__WORK REQUIRED__: Give back all of the data unchanged. Keep every word as it is.

__RECORDS PROVIDED__:
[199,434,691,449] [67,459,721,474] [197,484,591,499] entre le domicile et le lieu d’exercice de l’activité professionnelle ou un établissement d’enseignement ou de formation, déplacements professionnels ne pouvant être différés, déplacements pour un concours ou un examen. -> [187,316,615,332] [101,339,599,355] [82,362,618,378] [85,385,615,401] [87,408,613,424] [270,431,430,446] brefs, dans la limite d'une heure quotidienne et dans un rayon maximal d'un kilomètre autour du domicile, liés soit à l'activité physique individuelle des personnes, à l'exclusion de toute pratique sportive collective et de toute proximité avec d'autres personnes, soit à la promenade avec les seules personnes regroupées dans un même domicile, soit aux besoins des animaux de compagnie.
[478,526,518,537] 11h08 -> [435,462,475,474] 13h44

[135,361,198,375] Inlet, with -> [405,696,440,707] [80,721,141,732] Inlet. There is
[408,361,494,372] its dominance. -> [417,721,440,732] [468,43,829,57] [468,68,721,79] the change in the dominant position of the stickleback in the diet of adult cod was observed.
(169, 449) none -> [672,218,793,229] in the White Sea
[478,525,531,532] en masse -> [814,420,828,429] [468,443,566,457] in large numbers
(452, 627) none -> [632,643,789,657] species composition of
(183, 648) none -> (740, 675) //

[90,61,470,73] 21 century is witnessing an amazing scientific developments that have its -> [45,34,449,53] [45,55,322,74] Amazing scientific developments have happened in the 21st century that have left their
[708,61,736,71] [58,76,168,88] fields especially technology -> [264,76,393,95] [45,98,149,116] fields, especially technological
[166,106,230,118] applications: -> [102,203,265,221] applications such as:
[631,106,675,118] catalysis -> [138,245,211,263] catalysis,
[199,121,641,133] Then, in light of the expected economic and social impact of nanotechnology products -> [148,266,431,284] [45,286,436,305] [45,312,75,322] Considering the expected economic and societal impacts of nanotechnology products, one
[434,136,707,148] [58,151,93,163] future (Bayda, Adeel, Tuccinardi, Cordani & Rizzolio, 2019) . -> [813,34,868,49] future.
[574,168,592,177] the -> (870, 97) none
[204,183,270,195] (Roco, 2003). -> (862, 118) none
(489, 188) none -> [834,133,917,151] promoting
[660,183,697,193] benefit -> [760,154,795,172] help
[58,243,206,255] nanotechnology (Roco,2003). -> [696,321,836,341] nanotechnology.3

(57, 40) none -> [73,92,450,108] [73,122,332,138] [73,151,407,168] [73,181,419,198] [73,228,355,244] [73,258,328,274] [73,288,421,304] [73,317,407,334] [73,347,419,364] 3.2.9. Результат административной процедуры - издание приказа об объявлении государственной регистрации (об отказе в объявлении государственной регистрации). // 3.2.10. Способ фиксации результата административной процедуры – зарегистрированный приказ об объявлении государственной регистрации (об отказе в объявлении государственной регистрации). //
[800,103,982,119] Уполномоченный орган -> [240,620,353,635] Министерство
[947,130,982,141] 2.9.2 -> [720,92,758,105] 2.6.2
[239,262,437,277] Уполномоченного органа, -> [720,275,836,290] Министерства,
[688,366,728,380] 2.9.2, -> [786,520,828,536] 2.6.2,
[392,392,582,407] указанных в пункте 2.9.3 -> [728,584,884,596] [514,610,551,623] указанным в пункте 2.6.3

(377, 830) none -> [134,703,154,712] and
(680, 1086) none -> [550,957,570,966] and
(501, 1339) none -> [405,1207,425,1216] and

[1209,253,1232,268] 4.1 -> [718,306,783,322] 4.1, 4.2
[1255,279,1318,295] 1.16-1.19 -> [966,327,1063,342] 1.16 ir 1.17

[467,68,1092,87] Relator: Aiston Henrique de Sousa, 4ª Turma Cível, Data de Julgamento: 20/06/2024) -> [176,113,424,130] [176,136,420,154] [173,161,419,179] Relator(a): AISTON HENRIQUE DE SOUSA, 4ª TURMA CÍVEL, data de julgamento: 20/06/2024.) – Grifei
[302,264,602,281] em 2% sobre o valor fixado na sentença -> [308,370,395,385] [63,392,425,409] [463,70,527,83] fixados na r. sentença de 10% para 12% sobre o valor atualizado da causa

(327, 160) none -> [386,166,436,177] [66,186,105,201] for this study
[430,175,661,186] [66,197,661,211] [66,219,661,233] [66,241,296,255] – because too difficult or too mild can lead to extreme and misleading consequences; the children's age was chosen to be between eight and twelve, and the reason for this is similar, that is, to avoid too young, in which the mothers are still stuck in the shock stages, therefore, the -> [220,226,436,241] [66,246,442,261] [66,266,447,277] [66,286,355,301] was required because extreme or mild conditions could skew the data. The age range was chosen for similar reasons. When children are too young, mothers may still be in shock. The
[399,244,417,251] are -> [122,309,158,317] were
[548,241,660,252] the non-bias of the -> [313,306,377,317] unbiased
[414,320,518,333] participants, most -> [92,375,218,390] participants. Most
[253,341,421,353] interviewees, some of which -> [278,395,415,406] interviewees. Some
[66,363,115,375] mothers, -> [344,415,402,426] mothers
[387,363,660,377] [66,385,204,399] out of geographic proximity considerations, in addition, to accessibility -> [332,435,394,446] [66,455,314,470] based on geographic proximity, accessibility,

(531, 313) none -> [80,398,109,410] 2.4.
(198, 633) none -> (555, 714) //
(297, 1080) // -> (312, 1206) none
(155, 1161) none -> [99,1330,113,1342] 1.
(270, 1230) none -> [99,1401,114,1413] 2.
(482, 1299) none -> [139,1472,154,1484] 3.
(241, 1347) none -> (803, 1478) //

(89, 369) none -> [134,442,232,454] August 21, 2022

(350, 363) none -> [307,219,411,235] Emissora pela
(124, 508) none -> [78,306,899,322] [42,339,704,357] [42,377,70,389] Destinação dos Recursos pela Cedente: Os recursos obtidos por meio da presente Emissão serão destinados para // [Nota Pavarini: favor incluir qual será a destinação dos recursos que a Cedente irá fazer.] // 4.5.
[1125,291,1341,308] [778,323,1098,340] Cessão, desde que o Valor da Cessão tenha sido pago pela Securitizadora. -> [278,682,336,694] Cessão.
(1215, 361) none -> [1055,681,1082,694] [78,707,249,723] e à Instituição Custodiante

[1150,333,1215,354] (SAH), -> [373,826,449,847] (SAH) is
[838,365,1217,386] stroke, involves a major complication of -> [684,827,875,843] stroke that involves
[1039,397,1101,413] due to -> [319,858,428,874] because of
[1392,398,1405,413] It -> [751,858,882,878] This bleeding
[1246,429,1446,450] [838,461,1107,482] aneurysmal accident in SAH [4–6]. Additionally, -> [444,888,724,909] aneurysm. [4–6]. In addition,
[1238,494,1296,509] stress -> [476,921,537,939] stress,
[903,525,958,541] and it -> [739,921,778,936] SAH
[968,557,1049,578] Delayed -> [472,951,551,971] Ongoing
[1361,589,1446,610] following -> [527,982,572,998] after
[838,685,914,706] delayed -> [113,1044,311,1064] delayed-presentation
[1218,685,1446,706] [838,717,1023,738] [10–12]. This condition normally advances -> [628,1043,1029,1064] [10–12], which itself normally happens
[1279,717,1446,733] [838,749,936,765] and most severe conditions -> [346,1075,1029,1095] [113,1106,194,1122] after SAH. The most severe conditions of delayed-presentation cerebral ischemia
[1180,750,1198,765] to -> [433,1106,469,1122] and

__WRITTEN REPLY__:
[199,434,691,449] [67,459,721,474] [197,484,591,499] entre le domicile et le lieu d’exercice de l’activité professionnelle ou un établissement d’enseignement ou de formation, déplacements professionnels ne pouvant être différés, déplacements pour un concours ou un examen. -> [187,316,615,332] [101,339,599,355] [82,362,618,378] [85,385,615,401] [87,408,613,424] [270,431,430,446] brefs, dans la limite d'une heure quotidienne et dans un rayon maximal d'un kilomètre autour du domicile, liés soit à l'activité physique individuelle des personnes, à l'exclusion de toute pratique sportive collective et de toute proximité avec d'autres personnes, soit à la promenade avec les seules personnes regroupées dans un même domicile, soit aux besoins des animaux de compagnie.
[478,526,518,537] 11h08 -> [435,462,475,474] 13h44

[135,361,198,375] Inlet, with -> [405,696,440,707] [80,721,141,732] Inlet. There is
[408,361,494,372] its dominance. -> [417,721,440,732] [468,43,829,57] [468,68,721,79] the change in the dominant position of the stickleback in the diet of adult cod was observed.
(169, 449) none -> [672,218,793,229] in the White Sea
[478,525,531,532] en masse -> [814,420,828,429] [468,443,566,457] in large numbers
(452, 627) none -> [632,643,789,657] species composition of
(183, 648) none -> (740, 675) //

[90,61,470,73] 21 century is witnessing an amazing scientific developments that have its -> [45,34,449,53] [45,55,322,74] Amazing scientific developments have happened in the 21st century that have left their
[708,61,736,71] [58,76,168,88] fields especially technology -> [264,76,393,95] [45,98,149,116] fields, especially technological
[166,106,230,118] applications: -> [102,203,265,221] applications such as:
[631,106,675,118] catalysis -> [138,245,211,263] catalysis,
[199,121,641,133] Then, in light of the expected economic and social impact of nanotechnology products -> [148,266,431,284] [45,286,436,305] [45,312,75,322] Considering the expected economic and societal impacts of nanotechnology products, one
[434,136,707,148] [58,151,93,163] future (Bayda, Adeel, Tuccinardi, Cordani & Rizzolio, 2019) . -> [813,34,868,49] future.
[574,168,592,177] the -> (870, 97) none
[204,183,270,195] (Roco, 2003). -> (862, 118) none
(489, 188) none -> [834,133,917,151] promoting
[660,183,697,193] benefit -> [760,154,795,172] help
[58,243,206,255] nanotechnology (Roco,2003). -> [696,321,836,341] nanotechnology.3

(57, 40) none -> [73,92,450,108] [73,122,332,138] [73,151,407,168] [73,181,419,198] [73,228,355,244] [73,258,328,274] [73,288,421,304] [73,317,407,334] [73,347,419,364] 3.2.9. Результат административной процедуры - издание приказа об объявлении государственной регистрации (об отказе в объявлении государственной регистрации). // 3.2.10. Способ фиксации результата административной процедуры – зарегистрированный приказ об объявлении государственной регистрации (об отказе в объявлении государственной регистрации). //
[800,103,982,119] Уполномоченный орган -> [240,620,353,635] Министерство
[947,130,982,141] 2.9.2 -> [720,92,758,105] 2.6.2
[239,262,437,277] Уполномоченного органа, -> [720,275,836,290] Министерства,
[688,366,728,380] 2.9.2, -> [786,520,828,536] 2.6.2,
[392,392,582,407] указанных в пункте 2.9.3 -> [728,584,884,596] [514,610,551,623] указанным в пункте 2.6.3

(377, 830) none -> [134,703,154,712] and
(680, 1086) none -> [550,957,570,966] and
(501, 1339) none -> [405,1207,425,1216] and

[1209,253,1232,268] 4.1 -> [718,306,783,322] 4.1, 4.2
[1255,279,1318,295] 1.16-1.19 -> [966,327,1063,342] 1.16 ir 1.17

[467,68,1092,87] Relator: Aiston Henrique de Sousa, 4ª Turma Cível, Data de Julgamento: 20/06/2024) -> [176,113,424,130] [176,136,420,154] [173,161,419,179] Relator(a): AISTON HENRIQUE DE SOUSA, 4ª TURMA CÍVEL, data de julgamento: 20/06/2024.) – Grifei
[302,264,602,281] em 2% sobre o valor fixado na sentença -> [308,370,395,385] [63,392,425,409] [463,70,527,83] fixados na r. sentença de 10% para 12% sobre o valor atualizado da causa

(327, 160) none -> [386,166,436,177] [66,186,105,201] for this study
[430,175,661,186] [66,197,661,211] [66,219,661,233] [66,241,296,255] – because too difficult or too mild can lead to extreme and misleading consequences; the children's age was chosen to be between eight and twelve, and the reason for this is similar, that is, to avoid too young, in which the mothers are still stuck in the shock stages, therefore, the -> [220,226,436,241] [66,246,442,261] [66,266,447,277] [66,286,355,301] was required because extreme or mild conditions could skew the data. The age range was chosen for similar reasons. When children are too young, mothers may still be in shock. The
[399,244,417,251] are -> [122,309,158,317] were
[548,241,660,252] the non-bias of the -> [313,306,377,317] unbiased
[414,320,518,333] participants, most -> [92,375,218,390] participants. Most
[253,341,421,353] interviewees, some of which -> [278,395,415,406] interviewees. Some
[66,363,115,375] mothers, -> [344,415,402,426] mothers
[387,363,660,377] [66,385,204,399] out of geographic proximity considerations, in addition, to accessibility -> [332,435,394,446] [66,455,314,470] based on geographic proximity, accessibility,

(531, 313) none -> [80,398,109,410] 2.4.
(198, 633) none -> (555, 714) //
(297, 1080) // -> (312, 1206) none
(155, 1161) none -> [99,1330,113,1342] 1.
(270, 1230) none -> [99,1401,114,1413] 2.
(482, 1299) none -> [139,1472,154,1484] 3.
(241, 1347) none -> (803, 1478) //

(89, 369) none -> [134,442,232,454] August 21, 2022

(350, 363) none -> [307,219,411,235] Emissora pela
(124, 508) none -> [78,306,899,322] [42,339,704,357] [42,377,70,389] Destinação dos Recursos pela Cedente: Os recursos obtidos por meio da presente Emissão serão destinados para // [Nota Pavarini: favor incluir qual será a destinação dos recursos que a Cedente irá fazer.] // 4.5.
[1125,291,1341,308] [778,323,1098,340] Cessão, desde que o Valor da Cessão tenha sido pago pela Securitizadora. -> [278,682,336,694] Cessão.
(1215, 361) none -> [1055,681,1082,694] [78,707,249,723] e à Instituição Custodiante

[1150,333,1215,354] (SAH), -> [373,826,449,847] (SAH) is
[838,365,1217,386] stroke, involves a major complication of -> [684,827,875,843] stroke that involves
[1039,397,1101,413] due to -> [319,858,428,874] because of
[1392,398,1405,413] It -> [751,858,882,878] This bleeding
[1246,429,1446,450] [838,461,1107,482] aneurysmal accident in SAH [4–6]. Additionally, -> [444,888,724,909] aneurysm. [4–6]. In addition,
[1238,494,1296,509] stress -> [476,921,537,939] stress,
[903,525,958,541] and it -> [739,921,778,936] SAH
[968,557,1049,578] Delayed -> [472,951,551,971] Ongoing
[1361,589,1446,610] following -> [527,982,572,998] after
[838,685,914,706] delayed -> [113,1044,311,1064] delayed-presentation
[1218,685,1446,706] [838,717,1023,738] [10–12]. This condition normally advances -> [628,1043,1029,1064] [10–12], which itself normally happens
[1279,717,1446,733] [838,749,936,765] and most severe conditions -> [346,1075,1029,1095] [113,1106,194,1122] after SAH. The most severe conditions of delayed-presentation cerebral ischemia
[1180,750,1198,765] to -> [433,1106,469,1122] and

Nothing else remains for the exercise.